§ **WORK TO COMPLETE**
Can you lay out the lines starting at the one containing "Mais quelle est" and ending at the end of the rows as a Markdown table with the columns No. and Line, numbering each line and leaving out blank lines?

++++++++++++++++++++

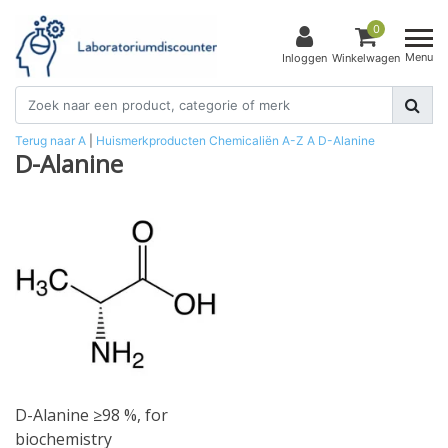
0
Menu
Inloggen
Winkelwagen
Terug naar A
|
Huismerkproducten
Chemicaliën
A-Z
A
D-Alanine
D-Alanine
D-Alanine ≥98 %, for
biochemistry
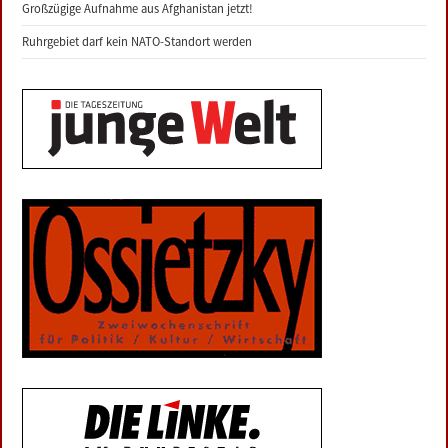
Großzügige Aufnahme aus Afghanistan jetzt!
Ruhrgebiet darf kein NATO-Standort werden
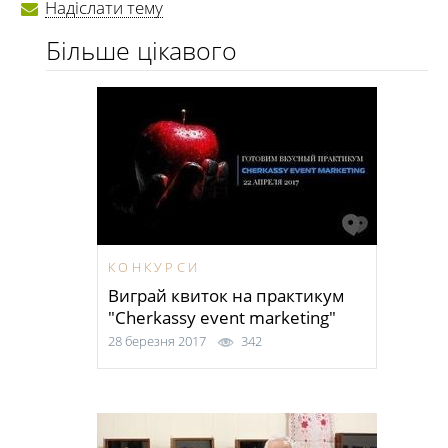
Надіслати тему
Більше цікавого
КОНКУРСИ
Виграй квиток на практикум
"Cherkassy event marketing"
28 березня 2017
342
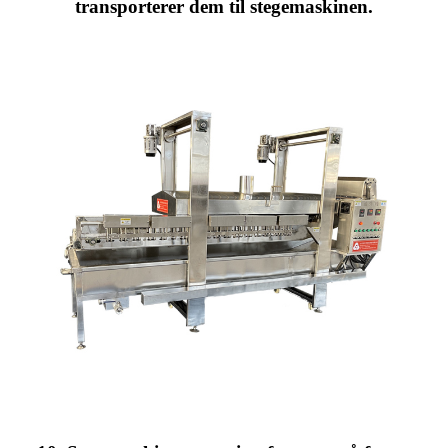
transporterer dem til stegemaskinen.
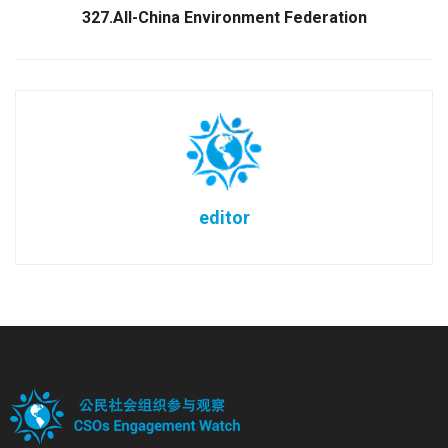
327.All-China Environment Federation
editor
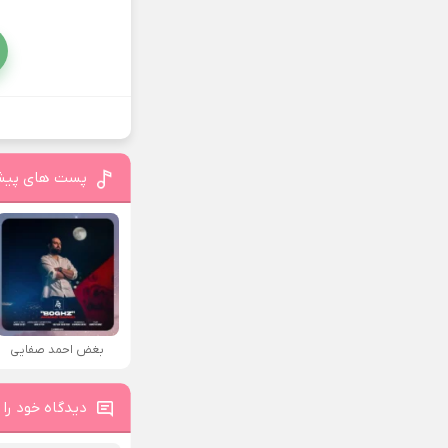
پست های پیش
بغض احمد صفایی
دیدگاه خود را 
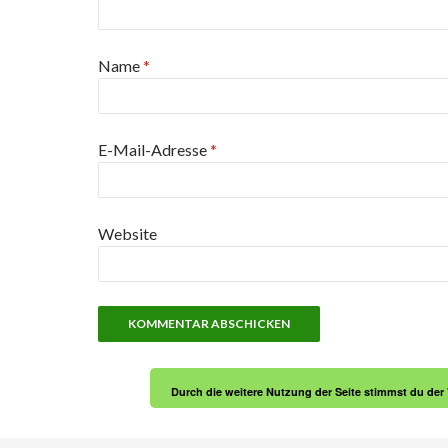
Name
*
E-Mail-Adresse
*
Website
Durch die weitere Nutzung der Seite stimmst du de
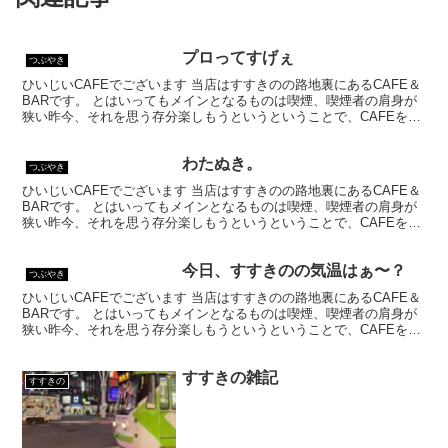
プロってすげぇ
つぶやき
ひいじいCAFEでございます 当店はすすきのの路地裏にあるCAFE＆
BARです。 とはいってもメインとなるものは喫煙、喫煙者の肩身が
狭い昨今、それを思う存分楽しもうというということで、CAFEを名
乗ってはいるものの、シガーバーとして営業して...
わたぬき。
つぶやき
ひいじいCAFEでございます 当店はすすきのの路地裏にあるCAFE＆
BARです。 とはいってもメインとなるものは喫煙、喫煙者の肩身が
狭い昨今、それを思う存分楽しもうというということで、CAFEを名
乗ってはいるものの、シガーバーとして営業して...
今日、すすきのの気温はぁ〜？
つぶやき
ひいじいCAFEでございます 当店はすすきのの路地裏にあるCAFE＆
BARです。 とはいってもメインとなるものは喫煙、喫煙者の肩身が
狭い昨今、それを思う存分楽しもうというということで、CAFEを名
乗ってはいるものの、シガーバーとして営業して...
すすきの雑記
すすきの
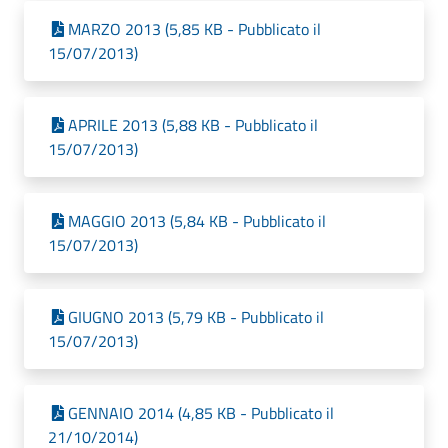
MARZO 2013 (5,85 KB - Pubblicato il
15/07/2013)
APRILE 2013 (5,88 KB - Pubblicato il
15/07/2013)
MAGGIO 2013 (5,84 KB - Pubblicato il
15/07/2013)
GIUGNO 2013 (5,79 KB - Pubblicato il
15/07/2013)
GENNAIO 2014 (4,85 KB - Pubblicato il
21/10/2014)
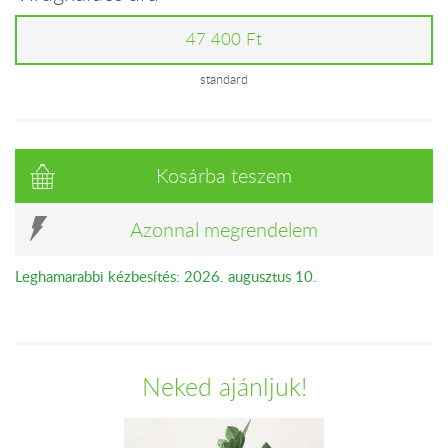
47 400 Ft
standard
Kosárba teszem
Azonnal megrendelem
Leghamarabbi kézbesítés: 2026. augusztus 10.
Neked ajánljuk!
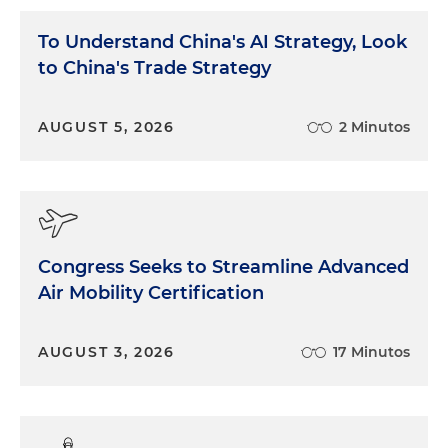
To Understand China's AI Strategy, Look
to China's Trade Strategy
AUGUST 5, 2026
2 Minutos
Congress Seeks to Streamline Advanced
Air Mobility Certification
AUGUST 3, 2026
17 Minutos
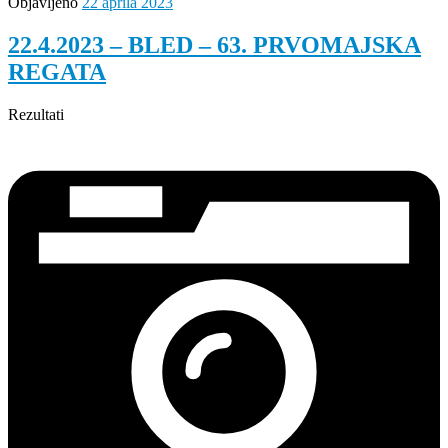
Objavljeno
22 aprila 2023
22.4.2023 – BLED – 63. PRVOMAJSKA
REGATA
Rezultati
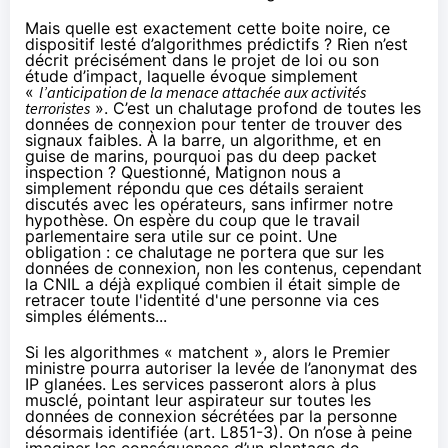
Mais quelle est exactement cette boite noire, ce
dispositif lesté d’algorithmes prédictifs ? Rien n’est
décrit précisément dans le projet de loi ou son
étude d’impact, laquelle évoque simplement
«
l’anticipation de la menace attachée aux activités
terroristes
». C’est un chalutage profond de toutes les
données de connexion pour tenter de trouver des
signaux faibles. À la barre, un algorithme, et en
guise de marins, pourquoi pas du deep packet
inspection ? Questionné, Matignon nous a
simplement répondu que ces détails seraient
discutés avec les opérateurs, sans infirmer notre
hypothèse. On espère du coup que le travail
parlementaire sera utile sur ce point. Une
obligation : ce chalutage ne portera que sur les
données de connexion, non les contenus, cependant
la CNIL a déjà expliqué combien il était simple de
retracer toute l'identité d'une personne via ces
simples éléments...
Si les algorithmes « matchent », alors le Premier
ministre pourra autoriser la levée de l’anonymat des
IP glanées. Les services passeront alors à plus
musclé, pointant leur aspirateur sur toutes les
données de connexion sécrétées par la personne
désormais identifiée (art. L851-3). On n’ose à peine
imaginer les conséquences d’un plantage de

++++++++++++++++++++

§ **RESULT OF THE TASK**
| No. | Line |
|---|---|
| 1 | Mais quelle est exactement cette boite noire, ce |
| 2 | dispositif lesté d’algorithmes prédictifs ? Rien n’est |
| 3 | décrit précisément dans le projet de loi ou son |
| 4 | étude d’impact, laquelle évoque simplement |
| 5 | « |
| 6 | l’anticipation de la menace attachée aux activités |
| 7 | terroristes |
| 8 | ». C’est un chalutage profond de toutes les |
| 9 | données de connexion pour tenter de trouver des |
| 10 | signaux faibles. À la barre, un algorithme, et en |
| 11 | guise de marins, pourquoi pas du deep packet |
| 12 | inspection ? Questionné, Matignon nous a |
| 13 | simplement répondu que ces détails seraient |
| 14 | discutés avec les opérateurs, sans infirmer notre |
| 15 | hypothèse. On espère du coup que le travail |
| 16 | parlementaire sera utile sur ce point. Une |
| 17 | obligation : ce chalutage ne portera que sur les |
| 18 | données de connexion, non les contenus, cependant |
| 19 | la CNIL a déjà expliqué combien il était simple de |
| 20 | retracer toute l'identité d'une personne via ces |
| 21 | simples éléments... |
| 22 | Si les algorithmes « matchent », alors le Premier |
| 23 | ministre pourra autoriser la levée de l’anonymat des |
| 24 | IP glanées. Les services passeront alors à plus |
| 25 | musclé, pointant leur aspirateur sur toutes les |
| 26 | données de connexion sécrétées par la personne |
| 27 | désormais identifiée (art. L851-3). On n’ose à peine |
| 28 | imaginer les conséquences d’un plantage de |